TEXTO PARA ANÁLISE =>
- A presidente da Iniciativa Liberal (IL), Mariana Leitão, disse que a nomeação de Luís Neves para ministro da Administração Interna ocorre num momento exigente para Portugal.
- Marcelo Rebelo de Sousa aceitou a proposta do primeiro-ministro, Luís Montenegro, de nomear Luís Neves, atual diretor nacional da Polícia Judiciária (PJ), para o cargo.
- Luís Neves substitui Maria Lúcia Amaral, que se demitiu das funções de ministra da Administração Interna no dia 10 de outubro.
- A IL afirmou que acompanhará de perto a atuação de Luís Neves e espera que esteja à altura da responsabilidade.
- A tomada de posse está marcada para segunda-feira, às 10:00, no Palácio de Belém.
A presidente da Iniciativa Liberal (IL), Mariana Leitão, afirmou que a nomeação de Luís Neves para o cargo de ministro da Administração Interna acontece num momento exigente para Portugal, que exige reformas concretas no setor. A mensagem foi publicada nas redes sociais.
A IL entende que o país precisa de melhor coordenação, planeamento eficaz e capacidade de resposta prática. Leitão afirmou que é tempo de cumprir reformas que ainda estão por avançar, e que o país não pode continuar apenas com anúncios sem resultados.

(Entradas guardadas)
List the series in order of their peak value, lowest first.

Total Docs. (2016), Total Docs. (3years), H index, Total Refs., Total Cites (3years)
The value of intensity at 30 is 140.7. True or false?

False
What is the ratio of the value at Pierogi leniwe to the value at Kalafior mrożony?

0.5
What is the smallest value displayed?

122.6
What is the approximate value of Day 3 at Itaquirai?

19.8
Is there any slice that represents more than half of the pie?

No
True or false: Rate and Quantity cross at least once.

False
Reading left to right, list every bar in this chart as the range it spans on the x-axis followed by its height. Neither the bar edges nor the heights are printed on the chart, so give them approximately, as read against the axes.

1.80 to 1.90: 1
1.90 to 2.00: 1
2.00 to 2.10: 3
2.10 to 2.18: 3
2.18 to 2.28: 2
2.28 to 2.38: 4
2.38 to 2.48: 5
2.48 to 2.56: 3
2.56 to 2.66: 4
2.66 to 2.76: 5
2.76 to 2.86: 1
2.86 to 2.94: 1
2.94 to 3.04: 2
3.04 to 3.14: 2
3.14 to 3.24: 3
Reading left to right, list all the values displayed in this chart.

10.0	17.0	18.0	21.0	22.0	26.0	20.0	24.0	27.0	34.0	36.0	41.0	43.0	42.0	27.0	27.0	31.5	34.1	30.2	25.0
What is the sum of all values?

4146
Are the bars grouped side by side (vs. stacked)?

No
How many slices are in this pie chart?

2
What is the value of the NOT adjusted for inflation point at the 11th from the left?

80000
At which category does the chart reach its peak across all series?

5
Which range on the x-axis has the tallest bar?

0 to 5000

ENUNCIADO DA TAREFA =>
Prolongue a notícia sobre a nomeação de Luís Neves para ministro da Administração Interna, começando logo após a última frase apresentada.

RESPOSTA =>
A líder liberal acrescentou que a IL vai acompanhar de perto a atuação de Luís Neves e espera que esteja à altura da responsabilidade, entregando os resultados que o país exige. Neves dirige a PJ desde 2018.
Histórico e perfil de Luís Neves
Luís Neves licenciou-se em Direito e entrou na Polícia Judiciária em 1995, após uma passagem pela advocacia. Na PJ concentrou-se na investigação criminal, com foco no crime violento, terrorismo e extremismo.
Antes de chegar à direção, Neves foi responsável pela Unidade Nacional Contra-Terrorismo (UNCT) e pela antiga Direção Central de Combate ao Banditismo (DCCB). O cargo na Administração Interna é uma nomeação recente.
Luís Neves vai substituir Maria Lúcia Amaral, que renunciou ao cargo de ministra da Administração Interna. A tomada de posse está marcada para segunda-feira, às 10:00, no Palácio de Belém. Montenegro assumiu competências da pasta de forma transitória após a demissão.